I abandoned my doctorate and began working for the library full-time. I work there still. I have done the same job for the last fifty years and will shortly be leaving to draw my pension.
I don’t suppose there will be any great send-off. Maybe a card signed by strangers. Over the years many workers have passed through. The majority of them I chose not to approach. I didn’t learn their names. The truth is that I was hardly present, leaving in my absence an autonomous shell.
My colleagues are respectful; my job is done well and without complaint. I can’t say what they make of this white-haired old man with somnambulic manners, who lives alone in an uncared-for house. Their opinion means nothing to me. The person they know by my name is someone I have never met.
* * *
I hadn’t always lived alone, of course. In fact I was married before I was twenty. (Does that surprise you? It did me too.) My daughter was born soon after. A short time had passed since the end of my studies when my wife gave birth to a son, and we set up home in the suburbs. At first I was contented and had quiet expectations of a mild and unexceptional life.
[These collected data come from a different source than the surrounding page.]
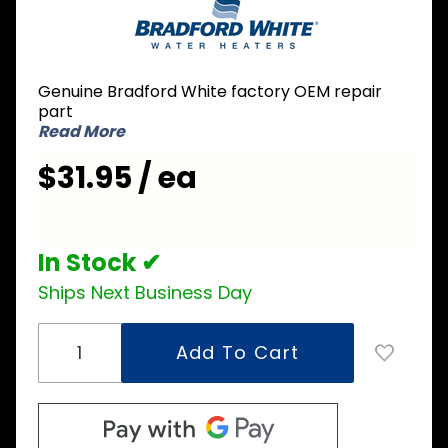
Bradford
White
415-
42544-
Genuine Bradford White factory OEM repair
04 240V
part
2500W
Read More
Element
$31.95 / ea
In Stock ✔
Ships Next Business Day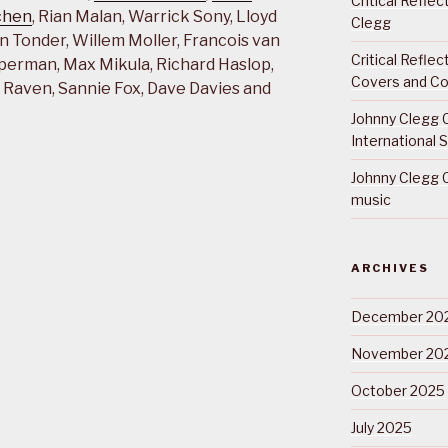
Critical Refle
chen
, Rian Malan, Warrick Sony, Lloyd
Clegg
n Tonder, Willem Moller, Francois van
Critical Refle
perman, Max Mikula, Richard Haslop,
Covers and Co
hy Raven, Sannie Fox, Dave Davies and
Johnny Clegg C
International 
Johnny Clegg C
music
ARCHIVES
December 20
November 20
October 2025
July 2025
Naturally, my children were the actuator of my existence. I can honestly say there was no purer pleasure than seeing small contented faces on my returning from work.
Alas, this was a rare occurrence indeed. My offspring were loud, obnoxious, and intolerably selfish. No children are saintly, but mine seemed accorded a special category of loathsomeness. I genuinely feared it was true; the spawn of my loins were in some way degenerate: the eldest, an ill-tempered harridan; the younger, a docile slob. Minerva forgive me, but I often wondered if I wouldn’t be happier had they both been drowned at birth.
Luckily for them, I had been granted the power of Auto-Mate. I didn’t take long to find its potential for use beyond the drudgery of the workplace and quotidian chores. Now I could show some parental indulgence. I could read bedtime stories, help with their homework and at times feign an interest in their laughably trivial lives. For some bizarre reason known only to my unconscious, I even proposed monthly trips to the zoo. My wife was delighted.
“Fitzroy,” she said, “I am very happy to see you coming to terms with your responsibilities as a father.”
Little did she know, that she had entrusted her children to the care of an insensate facsimile. I was no more a participant in those joyless excursions than I was in her dreams as I slept by her side at night.